• [What you should do]:
Copy out every line below word for word, without the pictures.

Data items
<<<<
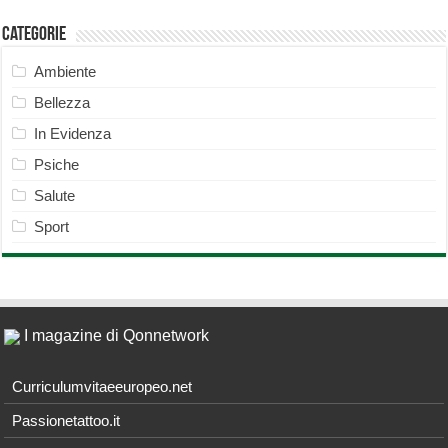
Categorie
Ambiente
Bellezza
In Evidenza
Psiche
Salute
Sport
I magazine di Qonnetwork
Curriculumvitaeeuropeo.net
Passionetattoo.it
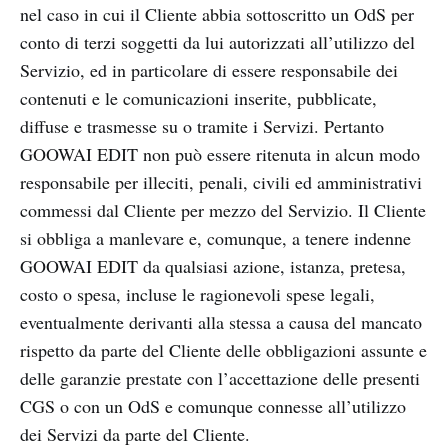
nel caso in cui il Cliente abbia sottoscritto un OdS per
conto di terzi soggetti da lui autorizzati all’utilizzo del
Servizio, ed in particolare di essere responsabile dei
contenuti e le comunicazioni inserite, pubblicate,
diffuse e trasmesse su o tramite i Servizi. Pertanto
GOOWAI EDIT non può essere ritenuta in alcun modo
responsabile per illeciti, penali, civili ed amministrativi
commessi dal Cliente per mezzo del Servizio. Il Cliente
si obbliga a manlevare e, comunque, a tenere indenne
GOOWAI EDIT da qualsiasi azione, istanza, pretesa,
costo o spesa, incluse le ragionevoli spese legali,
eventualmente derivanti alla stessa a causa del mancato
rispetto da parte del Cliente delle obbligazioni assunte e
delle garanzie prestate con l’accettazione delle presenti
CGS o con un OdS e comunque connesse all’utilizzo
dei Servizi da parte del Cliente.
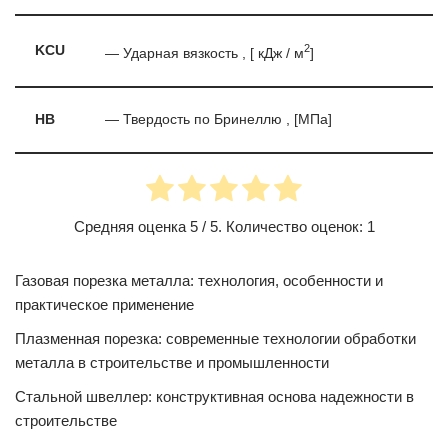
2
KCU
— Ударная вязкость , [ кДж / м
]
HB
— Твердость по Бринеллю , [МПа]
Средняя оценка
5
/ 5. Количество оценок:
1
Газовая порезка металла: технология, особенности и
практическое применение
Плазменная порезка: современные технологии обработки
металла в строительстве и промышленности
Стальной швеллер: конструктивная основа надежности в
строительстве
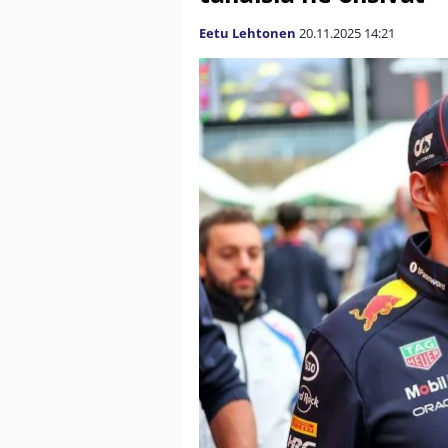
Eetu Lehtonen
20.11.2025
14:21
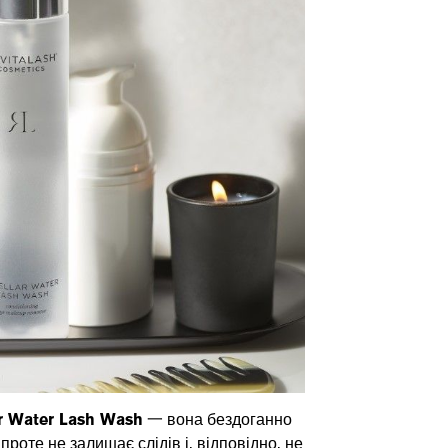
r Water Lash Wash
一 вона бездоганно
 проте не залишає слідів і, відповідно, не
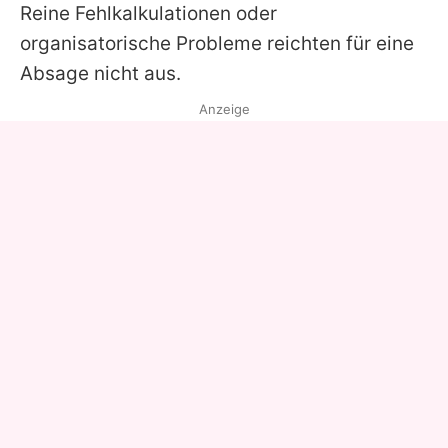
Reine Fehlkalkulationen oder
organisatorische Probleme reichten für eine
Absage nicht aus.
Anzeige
>>>>
• [Exercise result]:
Categorie
Ambiente
Bellezza
In Evidenza
Psiche
Salute
Sport
I magazine di Qonnetwork
Curriculumvitaeeuropeo.net
Passionetattoo.it
nel caso in cui il Cliente abbia sottoscritto un OdS per
conto di terzi soggetti da lui autorizzati all’utilizzo del
Servizio, ed in particolare di essere responsabile dei
contenuti e le comunicazioni inserite, pubblicate,
diffuse e trasmesse su o tramite i Servizi. Pertanto
GOOWAI EDIT non può essere ritenuta in alcun modo
responsabile per illeciti, penali, civili ed amministrativi
commessi dal Cliente per mezzo del Servizio. Il Cliente
si obbliga a manlevare e, comunque, a tenere indenne
GOOWAI EDIT da qualsiasi azione, istanza, pretesa,
costo o spesa, incluse le ragionevoli spese legali,
eventualmente derivanti alla stessa a causa del mancato
rispetto da parte del Cliente delle obbligazioni assunte e
delle garanzie prestate con l’accettazione delle presenti
CGS o con un OdS e comunque connesse all’utilizzo
dei Servizi da parte del Cliente.
2
KCU
— Ударная вязкость , [ кДж / м
]
HB
— Твердость по Бринеллю , [МПа]
Средняя оценка
5
/ 5. Количество оценок:
1
Газовая порезка металла: технология, особенности и
практическое применение
Плазменная порезка: современные технологии обработки
металла в строительстве и промышленности
Стальной швеллер: конструктивная основа надежности в
строительстве
Eetu Lehtonen
20.11.2025
14:21
r Water Lash Wash
一 вона бездоганно
 проте не залишає слідів і, відповідно, не
Reine Fehlkalkulationen oder
organisatorische Probleme reichten für eine
Absage nicht aus.
Anzeige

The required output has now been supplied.